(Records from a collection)
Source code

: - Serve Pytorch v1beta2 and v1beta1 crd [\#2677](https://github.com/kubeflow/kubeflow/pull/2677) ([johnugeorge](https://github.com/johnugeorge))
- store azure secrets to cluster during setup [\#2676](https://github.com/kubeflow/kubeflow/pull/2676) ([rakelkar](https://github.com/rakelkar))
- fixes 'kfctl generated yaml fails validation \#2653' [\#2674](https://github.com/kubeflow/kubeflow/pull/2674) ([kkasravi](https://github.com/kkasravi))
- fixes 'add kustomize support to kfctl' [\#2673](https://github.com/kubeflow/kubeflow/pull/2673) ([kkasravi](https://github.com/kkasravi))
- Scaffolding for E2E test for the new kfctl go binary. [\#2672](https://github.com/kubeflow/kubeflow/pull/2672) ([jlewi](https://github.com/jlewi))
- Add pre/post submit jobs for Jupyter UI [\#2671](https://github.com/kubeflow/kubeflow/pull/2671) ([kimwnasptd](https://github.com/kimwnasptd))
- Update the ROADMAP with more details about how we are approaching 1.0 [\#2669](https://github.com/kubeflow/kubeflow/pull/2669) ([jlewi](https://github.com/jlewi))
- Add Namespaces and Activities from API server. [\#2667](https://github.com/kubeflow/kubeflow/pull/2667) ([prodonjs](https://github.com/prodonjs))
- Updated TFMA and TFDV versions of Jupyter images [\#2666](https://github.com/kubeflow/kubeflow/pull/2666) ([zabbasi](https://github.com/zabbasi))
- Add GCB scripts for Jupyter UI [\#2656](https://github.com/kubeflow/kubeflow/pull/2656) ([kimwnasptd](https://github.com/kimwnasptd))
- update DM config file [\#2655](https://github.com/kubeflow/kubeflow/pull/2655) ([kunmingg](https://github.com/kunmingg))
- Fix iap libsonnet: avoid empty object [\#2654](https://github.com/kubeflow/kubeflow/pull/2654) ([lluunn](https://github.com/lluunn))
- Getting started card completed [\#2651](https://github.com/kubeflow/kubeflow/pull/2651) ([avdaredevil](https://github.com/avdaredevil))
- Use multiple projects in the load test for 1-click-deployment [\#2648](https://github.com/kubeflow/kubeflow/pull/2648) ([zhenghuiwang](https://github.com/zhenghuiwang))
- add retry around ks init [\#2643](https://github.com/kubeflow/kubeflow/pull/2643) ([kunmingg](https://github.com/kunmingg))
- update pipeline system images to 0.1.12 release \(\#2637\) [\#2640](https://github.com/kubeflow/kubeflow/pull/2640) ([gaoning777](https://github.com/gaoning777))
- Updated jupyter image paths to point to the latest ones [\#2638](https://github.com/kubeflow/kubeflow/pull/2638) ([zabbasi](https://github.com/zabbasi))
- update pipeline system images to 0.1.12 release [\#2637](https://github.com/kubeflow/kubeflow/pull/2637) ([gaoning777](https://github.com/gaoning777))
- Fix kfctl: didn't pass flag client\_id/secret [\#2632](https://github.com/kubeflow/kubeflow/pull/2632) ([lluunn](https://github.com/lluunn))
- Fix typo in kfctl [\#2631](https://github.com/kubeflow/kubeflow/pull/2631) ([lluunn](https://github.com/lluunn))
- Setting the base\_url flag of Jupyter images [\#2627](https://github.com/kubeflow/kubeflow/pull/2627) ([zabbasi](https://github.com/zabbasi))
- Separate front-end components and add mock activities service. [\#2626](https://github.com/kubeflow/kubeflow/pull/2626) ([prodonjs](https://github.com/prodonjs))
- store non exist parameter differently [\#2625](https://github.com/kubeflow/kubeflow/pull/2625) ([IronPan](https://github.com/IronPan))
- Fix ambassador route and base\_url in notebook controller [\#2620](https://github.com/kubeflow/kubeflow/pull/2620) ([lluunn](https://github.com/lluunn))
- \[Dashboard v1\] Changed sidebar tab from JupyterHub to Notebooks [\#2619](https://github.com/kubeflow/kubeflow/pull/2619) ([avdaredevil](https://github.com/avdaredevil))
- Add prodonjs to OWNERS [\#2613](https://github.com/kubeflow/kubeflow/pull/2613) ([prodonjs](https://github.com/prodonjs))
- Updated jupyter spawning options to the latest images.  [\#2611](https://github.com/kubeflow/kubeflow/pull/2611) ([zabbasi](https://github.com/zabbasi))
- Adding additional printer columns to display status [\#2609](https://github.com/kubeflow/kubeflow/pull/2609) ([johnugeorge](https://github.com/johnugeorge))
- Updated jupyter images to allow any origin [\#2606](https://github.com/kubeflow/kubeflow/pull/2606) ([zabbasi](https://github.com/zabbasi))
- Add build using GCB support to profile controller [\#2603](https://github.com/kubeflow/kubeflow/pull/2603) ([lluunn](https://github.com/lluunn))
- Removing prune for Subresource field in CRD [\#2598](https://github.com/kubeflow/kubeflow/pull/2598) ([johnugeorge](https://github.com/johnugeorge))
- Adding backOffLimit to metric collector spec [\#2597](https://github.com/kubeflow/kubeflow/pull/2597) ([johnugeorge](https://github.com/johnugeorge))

--- Aim of the task ---
Output exactly the lines of the records from the first through the one bearing "- Add GCB scripts", both ends included.

--- Response box ---
Source code

: - Serve Pytorch v1beta2 and v1beta1 crd [\#2677](https://github.com/kubeflow/kubeflow/pull/2677) ([johnugeorge](https://github.com/johnugeorge))
- store azure secrets to cluster during setup [\#2676](https://github.com/kubeflow/kubeflow/pull/2676) ([rakelkar](https://github.com/rakelkar))
- fixes 'kfctl generated yaml fails validation \#2653' [\#2674](https://github.com/kubeflow/kubeflow/pull/2674) ([kkasravi](https://github.com/kkasravi))
- fixes 'add kustomize support to kfctl' [\#2673](https://github.com/kubeflow/kubeflow/pull/2673) ([kkasravi](https://github.com/kkasravi))
- Scaffolding for E2E test for the new kfctl go binary. [\#2672](https://github.com/kubeflow/kubeflow/pull/2672) ([jlewi](https://github.com/jlewi))
- Add pre/post submit jobs for Jupyter UI [\#2671](https://github.com/kubeflow/kubeflow/pull/2671) ([kimwnasptd](https://github.com/kimwnasptd))
- Update the ROADMAP with more details about how we are approaching 1.0 [\#2669](https://github.com/kubeflow/kubeflow/pull/2669) ([jlewi](https://github.com/jlewi))
- Add Namespaces and Activities from API server. [\#2667](https://github.com/kubeflow/kubeflow/pull/2667) ([prodonjs](https://github.com/prodonjs))
- Updated TFMA and TFDV versions of Jupyter images [\#2666](https://github.com/kubeflow/kubeflow/pull/2666) ([zabbasi](https://github.com/zabbasi))
- Add GCB scripts for Jupyter UI [\#2656](https://github.com/kubeflow/kubeflow/pull/2656) ([kimwnasptd](https://github.com/kimwnasptd))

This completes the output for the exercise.